さて、上述のように、このときのパネルでは越境性をキーワードのひとつとしていましたが、実のところ、今回は私たち自身が物理的・空間的な「越境」の難しさを体感することにもなりました。2018 年9月といえば、西日本が強力な台風 21 号に見舞われ甚大な被害を受けたこと、とりわけ関西国際空港が水浸しになり、2週間以上にわたって閉鎖されたことを、ご記憶の方も多いと思います。関空からの出発を予定していた和田と小石も、この非常事態に巻き込まれ、翻弄される羽目に陥りました。二人が予約していた便は9月 17 日発の KLM 航空。もちろん台風当日の9月5日からニュースには注目していましたが、まさか 10 日以上も先の便にまで影響があるとは思いもよりませんでした。ところが実際には、台風から1週間経っても、果たして私たちの便は飛ぶのか飛ばないのか、まったくわからなかったのです。どうにも身動きが取れず、やきもきしながら情況の推移を見守るしかないなかで、他の空港発のヨーロッパ行きの便も次々と満席になっていきます。とにかく会議に参加できない最悪の事態だけは避けようと、二人で相談して、香港乗り換えの名古屋発キャセイパシフィック航空の便を押さえ、そうこうしているうちに、ついに KLM の欠航が決定しました。ところが、これとほぼ時を同じくして、なんと今度は、次の台風 22 号が香港を直撃し、保険のはずのキャセイ便までもが欠航してしまったのです。こうしてまたもや代替便の手配に奔走せざるを得なくなった二人が、何とか便を確保することができたのは、15 日の午後でした。結局、小石は名古屋からのヘルシンキ経由便、和田は前日に陸路で成田に移動した末のパリ経由便でアムステルダムに向かいました。こんな二人が奇跡的に再会できたのは、あろうことかスキポール空港の数あるトイレのうちのひとつでした。そして、とっぷりと日の暮れたオランダの道をバスに揺られながら、二人揃って無事ここまでたどり着けたことに、ほんの2週間前までは想像もしていなかったほどの喜びと安堵を覚えたものです。
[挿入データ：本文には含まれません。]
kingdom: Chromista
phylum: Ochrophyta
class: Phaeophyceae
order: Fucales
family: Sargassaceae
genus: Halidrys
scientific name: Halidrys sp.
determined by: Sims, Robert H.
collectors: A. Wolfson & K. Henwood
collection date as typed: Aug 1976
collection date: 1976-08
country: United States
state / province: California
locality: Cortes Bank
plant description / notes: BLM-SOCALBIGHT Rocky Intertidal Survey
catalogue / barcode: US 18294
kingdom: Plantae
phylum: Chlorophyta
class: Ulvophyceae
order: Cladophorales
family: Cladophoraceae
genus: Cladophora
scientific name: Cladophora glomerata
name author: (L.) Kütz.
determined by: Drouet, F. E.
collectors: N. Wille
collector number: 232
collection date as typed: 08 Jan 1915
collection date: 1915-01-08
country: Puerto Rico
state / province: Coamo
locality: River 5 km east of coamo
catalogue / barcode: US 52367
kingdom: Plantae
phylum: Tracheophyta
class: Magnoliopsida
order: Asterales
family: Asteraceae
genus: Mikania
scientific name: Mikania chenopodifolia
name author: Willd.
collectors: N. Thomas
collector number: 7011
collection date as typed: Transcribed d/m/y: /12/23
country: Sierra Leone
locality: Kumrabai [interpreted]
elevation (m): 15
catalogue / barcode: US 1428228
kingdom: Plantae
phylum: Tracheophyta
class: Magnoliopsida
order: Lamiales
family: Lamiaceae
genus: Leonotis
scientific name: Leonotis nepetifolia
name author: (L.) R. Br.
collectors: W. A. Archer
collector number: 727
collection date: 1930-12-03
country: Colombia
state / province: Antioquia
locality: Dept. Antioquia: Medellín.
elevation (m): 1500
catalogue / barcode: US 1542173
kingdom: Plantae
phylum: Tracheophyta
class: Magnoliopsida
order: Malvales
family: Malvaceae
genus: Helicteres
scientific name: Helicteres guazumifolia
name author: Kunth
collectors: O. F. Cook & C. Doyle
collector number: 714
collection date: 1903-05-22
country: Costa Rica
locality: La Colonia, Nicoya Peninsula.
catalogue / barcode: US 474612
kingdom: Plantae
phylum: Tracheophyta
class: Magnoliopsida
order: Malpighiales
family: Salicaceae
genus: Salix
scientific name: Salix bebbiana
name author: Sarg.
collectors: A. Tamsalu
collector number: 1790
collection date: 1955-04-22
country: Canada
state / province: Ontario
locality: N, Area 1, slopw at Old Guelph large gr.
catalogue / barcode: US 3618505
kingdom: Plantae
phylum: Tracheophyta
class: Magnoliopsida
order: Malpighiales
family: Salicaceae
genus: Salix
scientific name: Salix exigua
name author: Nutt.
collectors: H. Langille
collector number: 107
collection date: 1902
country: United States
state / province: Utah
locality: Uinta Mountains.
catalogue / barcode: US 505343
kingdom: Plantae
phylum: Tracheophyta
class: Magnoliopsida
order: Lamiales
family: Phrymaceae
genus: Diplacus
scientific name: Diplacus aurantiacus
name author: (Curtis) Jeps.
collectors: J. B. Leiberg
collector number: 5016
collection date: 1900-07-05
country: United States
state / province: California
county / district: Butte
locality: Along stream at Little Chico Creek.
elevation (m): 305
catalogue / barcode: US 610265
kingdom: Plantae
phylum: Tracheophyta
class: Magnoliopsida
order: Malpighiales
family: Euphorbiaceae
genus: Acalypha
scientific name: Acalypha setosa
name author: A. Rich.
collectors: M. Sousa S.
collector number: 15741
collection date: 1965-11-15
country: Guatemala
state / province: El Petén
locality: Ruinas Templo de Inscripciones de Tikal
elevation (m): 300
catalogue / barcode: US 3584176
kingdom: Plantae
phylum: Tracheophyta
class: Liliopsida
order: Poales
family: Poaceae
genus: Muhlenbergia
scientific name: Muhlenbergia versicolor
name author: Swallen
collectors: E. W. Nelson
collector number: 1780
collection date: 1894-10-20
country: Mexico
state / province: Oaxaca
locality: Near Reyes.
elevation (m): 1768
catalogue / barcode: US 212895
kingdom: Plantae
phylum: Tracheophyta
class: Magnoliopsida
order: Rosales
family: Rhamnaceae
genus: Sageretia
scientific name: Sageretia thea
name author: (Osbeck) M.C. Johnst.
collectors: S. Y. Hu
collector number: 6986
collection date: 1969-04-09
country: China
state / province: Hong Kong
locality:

さて一方、イギリスはノーリッチに本拠を構えたジェニファーはというと、最寄りの空港からスキポールまでは直行便でわずか 30 分、自宅からオランダの宿までのdoor to door でも1時間半とのこと。このように再会に至る道程はバラバラになりましたが、一旦顔を合わせれば、これまで培った蓄積があります。当日のパネル・ディスカッションでは、息の合った議論ができたと思います。私たちの共同研究は、学問分野の枠を「越境」して刺激し 合う、白眉ならではの環境から生まれました。各々が研究の場を他所に移した現在、ときには大変な距離を「越境」する必要はありますが、これからも何らかの形でこの活動を続けていきたいと考えています。